Dataset records

******************************

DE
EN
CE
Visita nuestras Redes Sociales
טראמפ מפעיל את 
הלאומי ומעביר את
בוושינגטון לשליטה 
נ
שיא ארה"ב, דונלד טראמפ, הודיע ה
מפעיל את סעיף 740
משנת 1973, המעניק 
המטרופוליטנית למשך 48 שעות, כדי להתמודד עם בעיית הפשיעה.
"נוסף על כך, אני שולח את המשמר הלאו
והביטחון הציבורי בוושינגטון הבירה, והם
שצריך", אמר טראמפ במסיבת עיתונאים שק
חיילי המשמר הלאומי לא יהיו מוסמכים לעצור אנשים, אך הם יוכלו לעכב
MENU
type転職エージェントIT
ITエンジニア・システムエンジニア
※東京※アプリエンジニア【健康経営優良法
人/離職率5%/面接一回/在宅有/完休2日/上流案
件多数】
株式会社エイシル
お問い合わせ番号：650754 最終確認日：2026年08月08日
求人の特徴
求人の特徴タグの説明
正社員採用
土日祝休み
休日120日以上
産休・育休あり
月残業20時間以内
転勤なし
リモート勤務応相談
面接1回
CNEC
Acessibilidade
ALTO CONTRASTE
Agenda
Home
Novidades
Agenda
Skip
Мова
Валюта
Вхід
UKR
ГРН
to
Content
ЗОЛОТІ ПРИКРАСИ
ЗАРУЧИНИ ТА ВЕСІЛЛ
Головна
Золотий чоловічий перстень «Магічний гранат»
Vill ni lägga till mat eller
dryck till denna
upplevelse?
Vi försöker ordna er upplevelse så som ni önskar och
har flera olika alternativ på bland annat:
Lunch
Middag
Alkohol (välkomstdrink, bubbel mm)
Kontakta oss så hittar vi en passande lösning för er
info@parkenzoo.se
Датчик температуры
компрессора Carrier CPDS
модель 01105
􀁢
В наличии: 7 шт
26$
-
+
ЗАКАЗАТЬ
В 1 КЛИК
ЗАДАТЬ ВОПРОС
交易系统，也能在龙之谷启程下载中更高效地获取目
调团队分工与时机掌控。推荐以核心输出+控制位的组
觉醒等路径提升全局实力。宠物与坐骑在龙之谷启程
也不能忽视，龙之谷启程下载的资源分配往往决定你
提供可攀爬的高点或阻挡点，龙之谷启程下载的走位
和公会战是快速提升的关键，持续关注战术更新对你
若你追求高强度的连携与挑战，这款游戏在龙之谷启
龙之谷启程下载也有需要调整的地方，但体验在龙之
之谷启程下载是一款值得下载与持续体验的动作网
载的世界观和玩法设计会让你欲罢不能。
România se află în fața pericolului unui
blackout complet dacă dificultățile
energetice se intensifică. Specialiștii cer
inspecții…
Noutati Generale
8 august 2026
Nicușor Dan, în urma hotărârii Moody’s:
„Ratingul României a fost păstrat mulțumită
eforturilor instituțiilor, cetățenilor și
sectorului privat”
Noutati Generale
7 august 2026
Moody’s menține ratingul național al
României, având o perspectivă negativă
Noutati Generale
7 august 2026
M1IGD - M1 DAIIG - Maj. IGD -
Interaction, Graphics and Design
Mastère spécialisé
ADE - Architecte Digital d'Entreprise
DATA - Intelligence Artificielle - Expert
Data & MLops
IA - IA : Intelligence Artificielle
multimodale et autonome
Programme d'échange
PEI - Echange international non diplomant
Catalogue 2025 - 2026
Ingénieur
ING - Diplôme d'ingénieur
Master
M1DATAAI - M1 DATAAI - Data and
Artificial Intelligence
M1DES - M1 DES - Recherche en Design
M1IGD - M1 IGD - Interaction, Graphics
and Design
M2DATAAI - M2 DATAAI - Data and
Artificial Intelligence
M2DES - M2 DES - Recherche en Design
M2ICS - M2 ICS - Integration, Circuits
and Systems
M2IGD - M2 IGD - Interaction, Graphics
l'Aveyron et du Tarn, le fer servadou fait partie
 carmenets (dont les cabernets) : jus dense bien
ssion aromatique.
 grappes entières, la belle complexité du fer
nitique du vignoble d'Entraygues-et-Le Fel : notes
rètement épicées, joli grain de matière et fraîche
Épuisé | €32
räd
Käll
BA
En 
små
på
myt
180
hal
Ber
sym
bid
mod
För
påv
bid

******************************

Work item: Turn the lines of the entries into a numbered list, starting with the first line and going on through the line that contains "upplevelse?". Leave out any blank lines.

Exercise result:
1. DE
2. EN
3. CE
4. Visita nuestras Redes Sociales
5. טראמפ מפעיל את 
6. הלאומי ומעביר את
7. בוושינגטון לשליטה 
8. נ
9. שיא ארה"ב, דונלד טראמפ, הודיע ה
10. מפעיל את סעיף 740
11. משנת 1973, המעניק 
12. המטרופוליטנית למשך 48 שעות, כדי להתמודד עם בעיית הפשיעה.
13. "נוסף על כך, אני שולח את המשמר הלאו
14. והביטחון הציבורי בוושינגטון הבירה, והם
15. שצריך", אמר טראמפ במסיבת עיתונאים שק
16. חיילי המשמר הלאומי לא יהיו מוסמכים לעצור אנשים, אך הם יוכלו לעכב
17. MENU
18. type転職エージェントIT
19. ITエンジニア・システムエンジニア
20. ※東京※アプリエンジニア【健康経営優良法
21. 人/離職率5%/面接一回/在宅有/完休2日/上流案
22. 件多数】
23. 株式会社エイシル
24. お問い合わせ番号：650754 最終確認日：2026年08月08日
25. 求人の特徴
26. 求人の特徴タグの説明
27. 正社員採用
28. 土日祝休み
29. 休日120日以上
30. 産休・育休あり
31. 月残業20時間以内
32. 転勤なし
33. リモート勤務応相談
34. 面接1回
35. CNEC
36. Acessibilidade
37. ALTO CONTRASTE
38. Agenda
39. Home
40. Novidades
41. Agenda
42. Skip
43. Мова
44. Валюта
45. Вхід
46. UKR
47. ГРН
48. to
49. Content
50. ЗОЛОТІ ПРИКРАСИ
51. ЗАРУЧИНИ ТА ВЕСІЛЛ
52. Головна
53. Золотий чоловічий перстень «Магічний гранат»
54. Vill ni lägga till mat eller
55. dryck till denna
56. upplevelse?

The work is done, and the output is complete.